In today’s digital world, no Diversity & Inclusion strategy would be complete without a section devoted specifically to website accessibility; Factually speaking, it only makes sense:
- One in six people live with at least one disability—making up the largest minority group (WHO).
- The average individual spends around 8% of their life with a disability if they are lucky enough to live somewhere where life expectancy is over 70 years—and more so where life expectancy is shorter (WHO).
- Many countries prohibit disability discrimination. In the US, the number of web accessibility lawsuits doubled in the last 5 years from 2,313 to over 4,455—surpassing annual projections by Q3 (Forbes).
- Adults living with a disability depend on technology more! Some 81% own a computer compared with the 62% of desktop-owning adults not living with a disability (Pew Research Center).
- Also, everyone benefits from accessibility tools, from zoom-in functions to subtitles (Perkin’s Access).
Add all this up, and you get the most important reason for ensuring accessible digital presence: it is simply the right thing to do.
Rooted in the Civil Rights Movement, the Americans with Disabilities Act 1990 (ADA) and the ADA Amendments Act 2008 (ADAAA) expanded civil rights protections by making it illegal to discriminate ‘on the basis of a disability’. This had a powerful intersectionality effect as the majority of people living with disabilities and facing greater difficulties are women, the elderly and poorer communities with less medical access. In the digital dimension, the requirement to meet the Web Content Accessibility Guidelines (WAG) standards has had a positive global impact by providing opportunities to underrepresented groups worldwide.
Lily Zheng, Harvard Business Insider, 2020
The Black Lives Matter and #MeToo movements were instrumental in raising the bar from Corporate Social Responsibility CSR to Corporate Social Justice (CSJ). One key change involves courts putting greater emphasis on impact rather than intention when deciding on civil rights violations by organizations discriminating against underrepresented groups. And in the digital sphere, the pandemic accelerated digital dependence through remote working policies, thereby magnifying the virtual barriers restricting people with disabilities from navigating online resources like anyone else.

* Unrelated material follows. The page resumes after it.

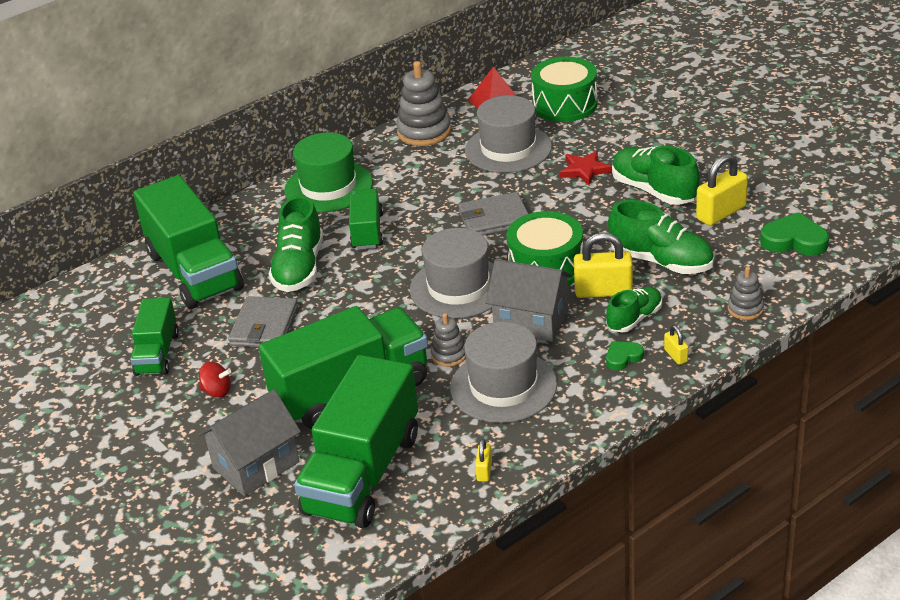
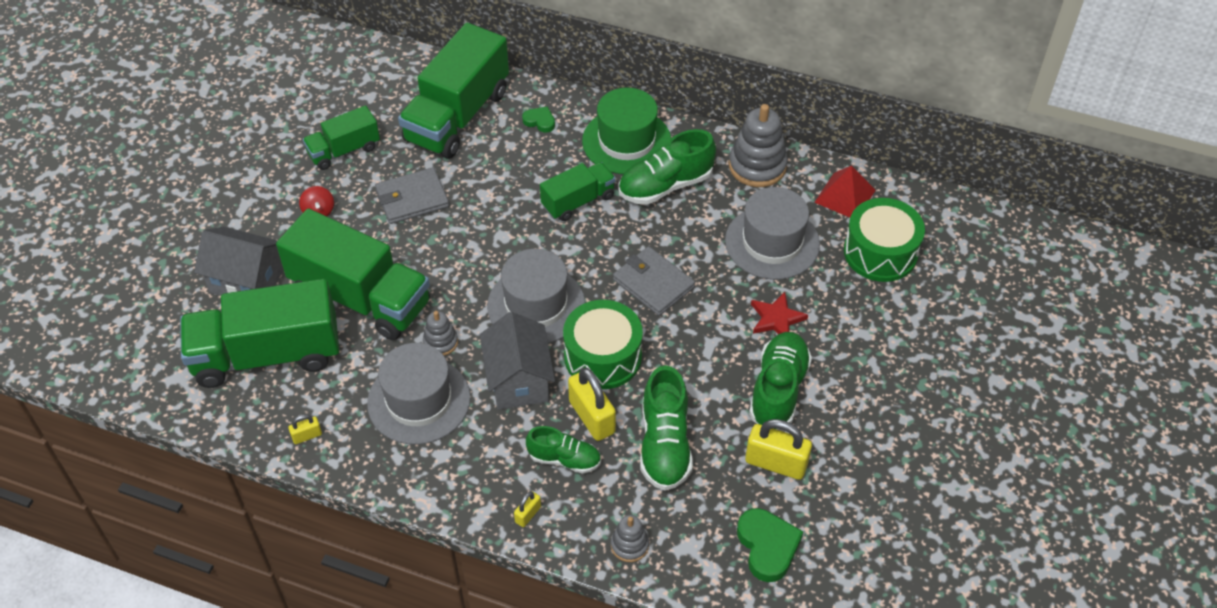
camera: 55 degrees right, 15 degrees up
(299, 268) = (500, 181): green shoe -> green shoe (665, 186)
(623, 357) = (504, 473): green heart -> green heart (540, 121)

Ironically, looking out for the needs of people with visual impairments is too often a blind spot for organisations. With more than half of home pages failing basic website accessibility requirements and estimates that the population of people experiencing blindness and visual impairment will double by 2030 (Prevent Blindness America), now is the time to start designing assets accessibly from the start, rather than having to overhaul or adapt an inaccessible website after launching it. Decision makers must ensure future project pitches consider the range of accessibility needs their markets require, and fonts are no exception.

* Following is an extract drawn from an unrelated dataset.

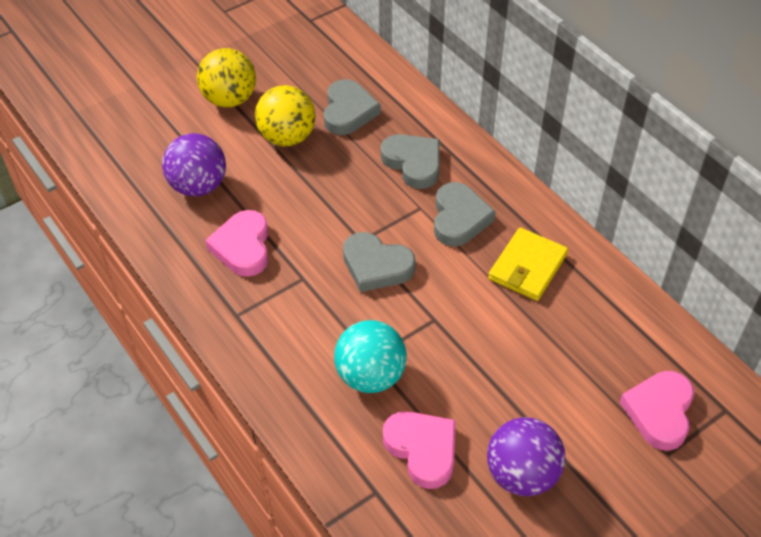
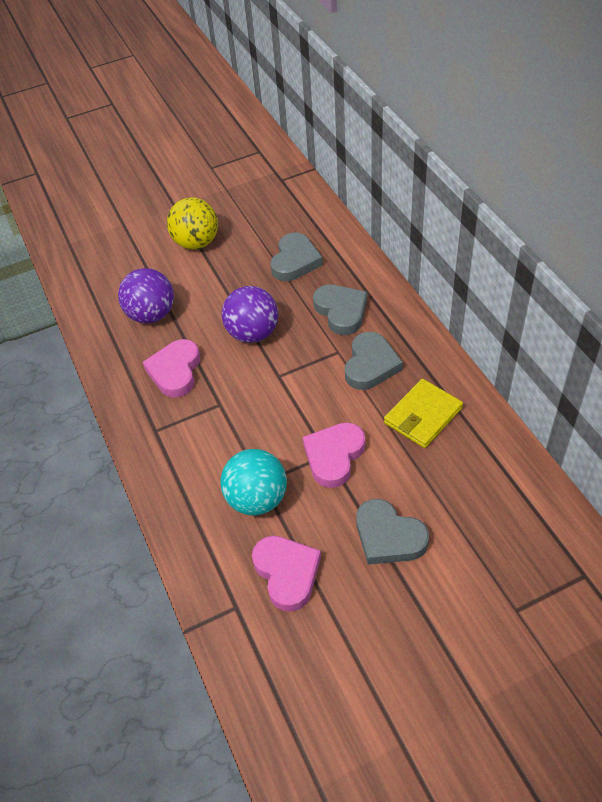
camera: 15 degrees right, 0 degrees up
(287, 137) = (237, 279): yellow ball -> none
(376, 266) = (286, 400): grey heart -> grey heart (388, 536)
(522, 474) = (372, 610): purple ball -> purple ball (253, 333)
(659, 412) = (518, 568): pink heart -> pink heart (334, 456)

Some Font Accessibility Do’s and Don’ts include:
- Do use underline in addition to color to indicate a link. Don’t use color alone to indicate a link so people with color vision deficiency can navigate the references easily. Read more on accessible contrast here.
- Do ensure the contrast ratio is perceivable. Don’t let it below what is perceivable for people with moderately low vision. Read more on accessible contrast here.

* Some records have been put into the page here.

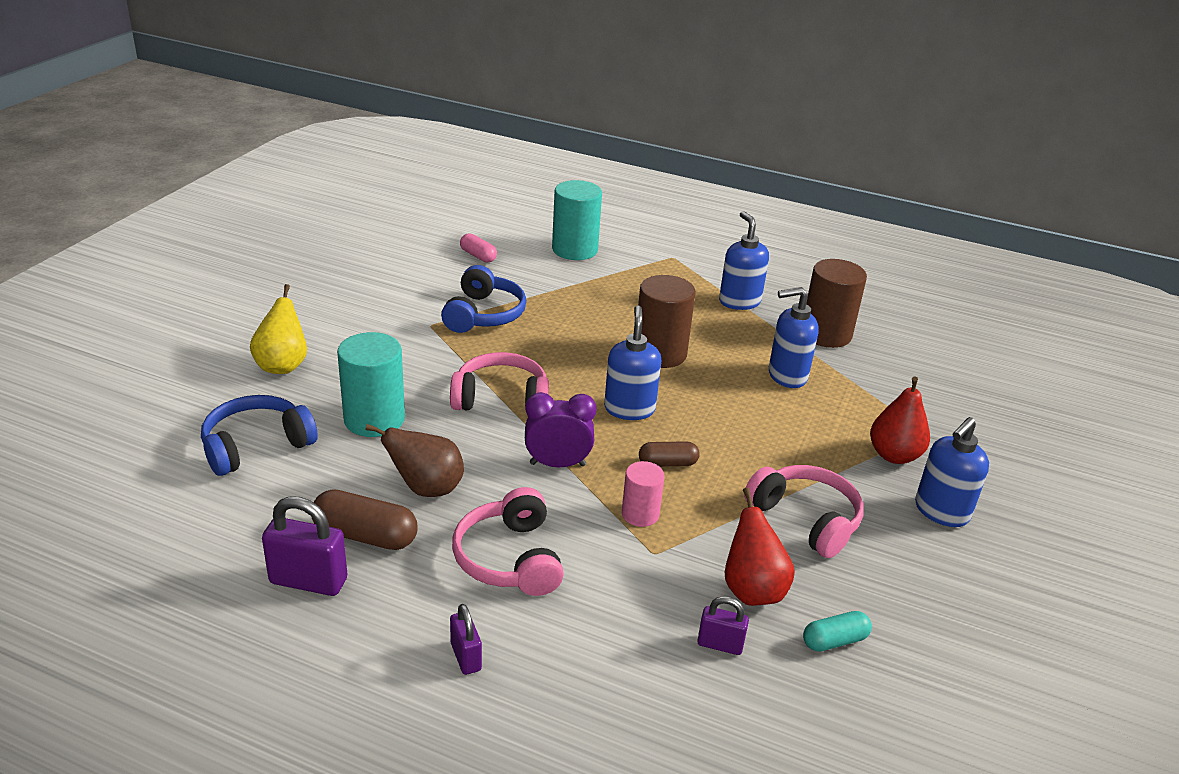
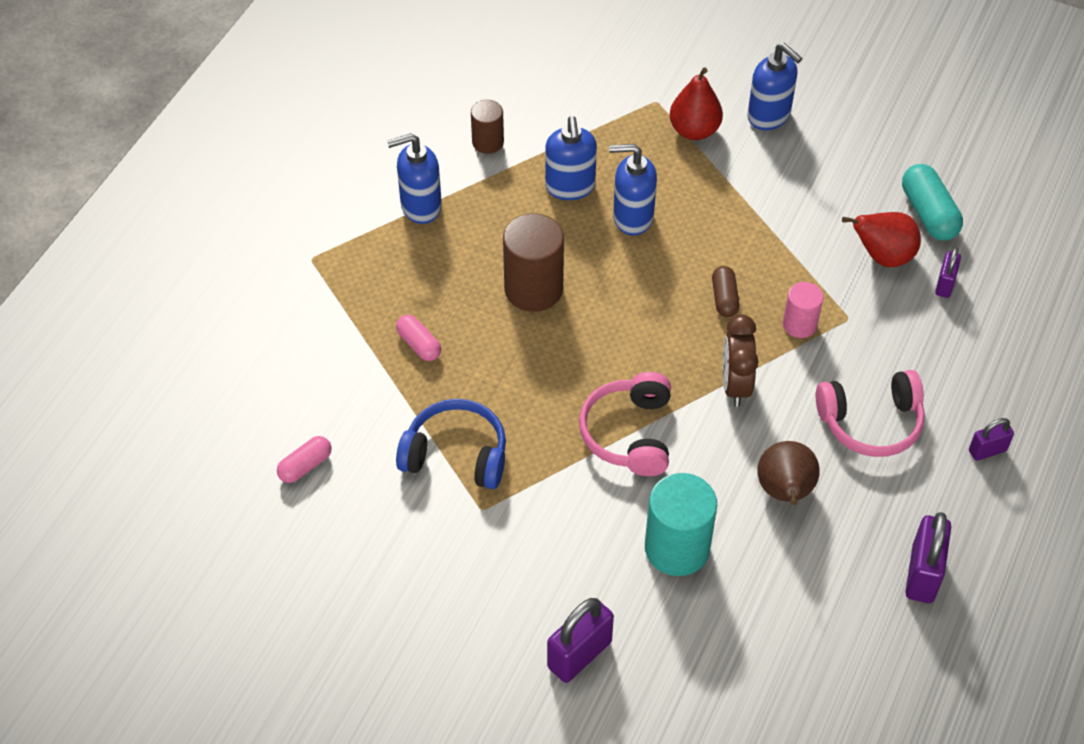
camera: 85 degrees left, 20 degrees up
(256, 446) = (734, 653): blue headphones -> none
(282, 365) = (579, 654): yellow pear -> purple padlock
(365, 535) = (857, 536): brown capsule -> none
(557, 464) = (735, 385): purple clock -> brown clock
(575, 250) = (290, 359): turquoise cylinder -> none
(593, 300) = (419, 344): none -> pink capsule
(629, 409) = (639, 322): blue soap dispenser -> blue soap dispenser (632, 217)
(805, 519) = (790, 208): pink headphones -> none
(826, 334) = (488, 142): brown cylinder -> brown cylinder, size x0.58
(834, 641) = (928, 213): turquoise capsule -> turquoise capsule, size x1.62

- Do ensure your visual assets use live text. Don’t embed text into images, use live text so that visual assets are screen-reader friendly. Read more on accessible text formatting here.
- Do ensure the font used in printed assets can be read by machines used by people with disabilities. Read more on machine accessibility here.
- Do ensure the fonts used in digital assets are readable and promote fonts that are designed with visual diversity in mind Read more on fonts designed for accessibility here.
When it comes to enforcing the ADA, the onus lies not with the government, but with wronged individual and the judges deciding on their cases. This puts a big responsibility on the minority of disabled people with the time and means to pursue legal action, making it even more of a moral imperative for organisations to proactively ensure accessibility rather than wait for a lawsuit. Since the 1990s, there has been a steady rise in accessibility lawsuits, but since the pandemic, there has been a steady rise in lawsuits for ADA violations across digital assets specifically.
Recent cases include:
- Walmart faced a class action suit for not making their website screen reader-compatible
- Rite Aid Corporation (pharmacy chain) settled vaccine registration web accessibility lawsuit
- Apple faced a lawsuit for violating website accessibility guidelines
Beyond illegal, it is illogical and irrational to design environments with barriers that exclude 1.3 billion people with diverse visual, audio and motor needs, but most importantly, it is insensitive. This applies to both physical and digital environments but because of the internet’s global reach, web accessibility is an area of corporate strategy that demands more urgent attention. Who knew fonts and formatting had the power to both visually and immediately demonstrate your commitment to Diversity & Inclusivity?